Do you make use of low or high output ballasts? How and why?


----------



## RIVETER (Sep 26, 2009)

Electric_Light said:


> Fluorescent ballasts for T8 system is available in 75 to 120% output.
> 
> This figure, called ballast factor determines how much % of the rated output the lamps produce.
> 
> ...


I work in an automobile factory and we use the hi output lamps because of the wild temperature swings.


----------



## Electric_Light (Apr 6, 2010)

RIVETER said:


> I work in an automobile factory and we use the hi output lamps because of the wild temperature swings.


I should have been clearer in that I meant different output ballasts that utilize normal lamps and luminaires. 

Lamps that is HO spec like F54T5/HO is a whole different game, though since you mentioned it, I might as well ask... did you spec normal HO lamp or amalgam extreme temperature lamps? The amalgam type does substantially better on the hot end, but I think they're slow to start up. 
http://www.lighting.philips.com/us_en/browseliterature/download/p-5924.pdf


----------



## fastfreddy (May 11, 2010)

Most new construction use H-ballasts for less installed fixtures.

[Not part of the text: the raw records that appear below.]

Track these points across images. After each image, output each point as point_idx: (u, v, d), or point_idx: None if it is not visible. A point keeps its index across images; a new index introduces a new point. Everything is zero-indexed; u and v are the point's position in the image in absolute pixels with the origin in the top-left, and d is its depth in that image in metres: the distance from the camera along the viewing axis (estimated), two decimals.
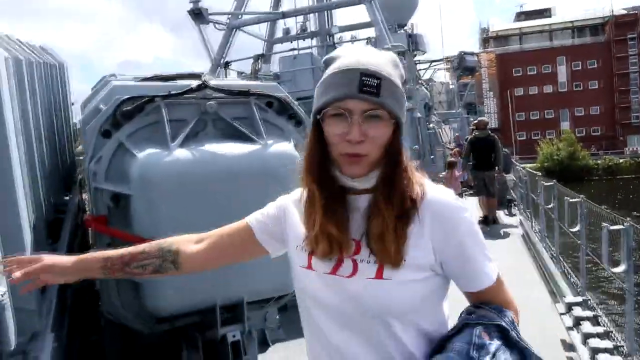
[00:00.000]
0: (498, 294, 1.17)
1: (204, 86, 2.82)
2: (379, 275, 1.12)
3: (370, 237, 1.13)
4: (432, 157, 13.82)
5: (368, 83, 1.05)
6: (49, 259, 1.31)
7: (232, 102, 2.93)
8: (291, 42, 15.92)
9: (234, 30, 14.49)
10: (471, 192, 10.84)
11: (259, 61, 14.20)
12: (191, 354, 2.87)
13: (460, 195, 10.46)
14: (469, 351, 1.02)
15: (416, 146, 10.04)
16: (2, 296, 1.69)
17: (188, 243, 1.35)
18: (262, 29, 15.58)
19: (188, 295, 2.57)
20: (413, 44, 17.98)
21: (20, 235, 2.07)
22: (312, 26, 15.55)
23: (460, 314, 1.15)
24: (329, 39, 14.32)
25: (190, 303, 2.63)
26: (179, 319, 2.73)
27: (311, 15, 15.13)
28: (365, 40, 12.46)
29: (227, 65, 13.75)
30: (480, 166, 8.83)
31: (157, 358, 3.28)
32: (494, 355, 1.01)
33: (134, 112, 2.47)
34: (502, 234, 8.74)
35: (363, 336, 1.15)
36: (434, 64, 27.51)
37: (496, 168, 8.94)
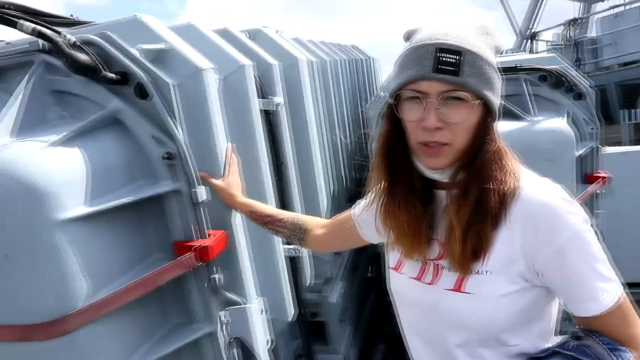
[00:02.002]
0: (614, 326, 0.88)
1: None
2: (459, 286, 0.94)
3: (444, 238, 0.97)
4: None
5: (445, 60, 0.87)
6: (228, 189, 1.50)
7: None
8: None
9: None
10: None
11: (571, 27, 12.76)
12: None
13: None
14: None
15: None
16: None
17: (316, 227, 1.44)
18: None
19: None
20: None
21: (318, 203, 2.64)
22: None
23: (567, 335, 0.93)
24: None
25: None
26: None
27: None
28: None
29: (534, 36, 12.87)
30: None
31: None
32: None
33: None
34: None
35: (445, 358, 1.00)
36: None
37: None
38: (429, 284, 0.99)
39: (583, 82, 2.96)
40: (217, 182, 1.52)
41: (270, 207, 1.63)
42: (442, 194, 1.01)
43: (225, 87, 1.75)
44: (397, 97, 0.95)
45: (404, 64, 0.93)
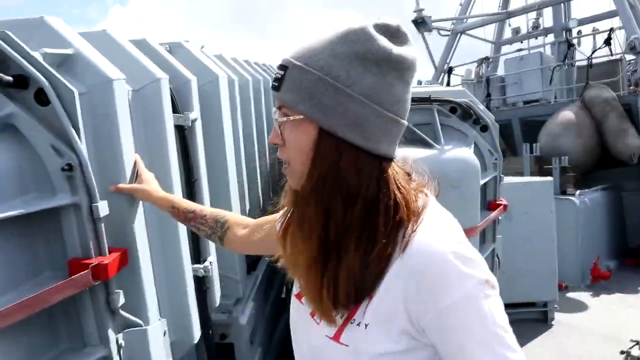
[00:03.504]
0: None
1: None
2: (337, 336, 0.84)
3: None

Most T12 retrofits use L-ballasts for more energy savings


----------



## Lighting Retro (Aug 1, 2009)

When retrofitting from T12 to T8, it is most common to use Low Power Ballasts. Most utility companies require it for rebates, and the lumen output still is more than adequate when combined with the higher quality 800 series Hi Lumen T8 lamps. High Output we usually spec out in High Bays, in areas where we need to crank up the lumens a bit, or in colder environments I understand. Normal Power you see standard in new fixtures due to the reduced cost and various manufacturers.


----------



## MDShunk (Jan 7, 2007)

Unless it's a high lid, I use the standard-power ballasts for many reasons. Reduced operating cost, reduced installed cost, and enhanced lamp life. Unless you have some compelling need for those extra lumens, the cost difference, when all three of the factors I outlined in my second sentence are considered, the choice to use "standard" output ballasts is easy.


----------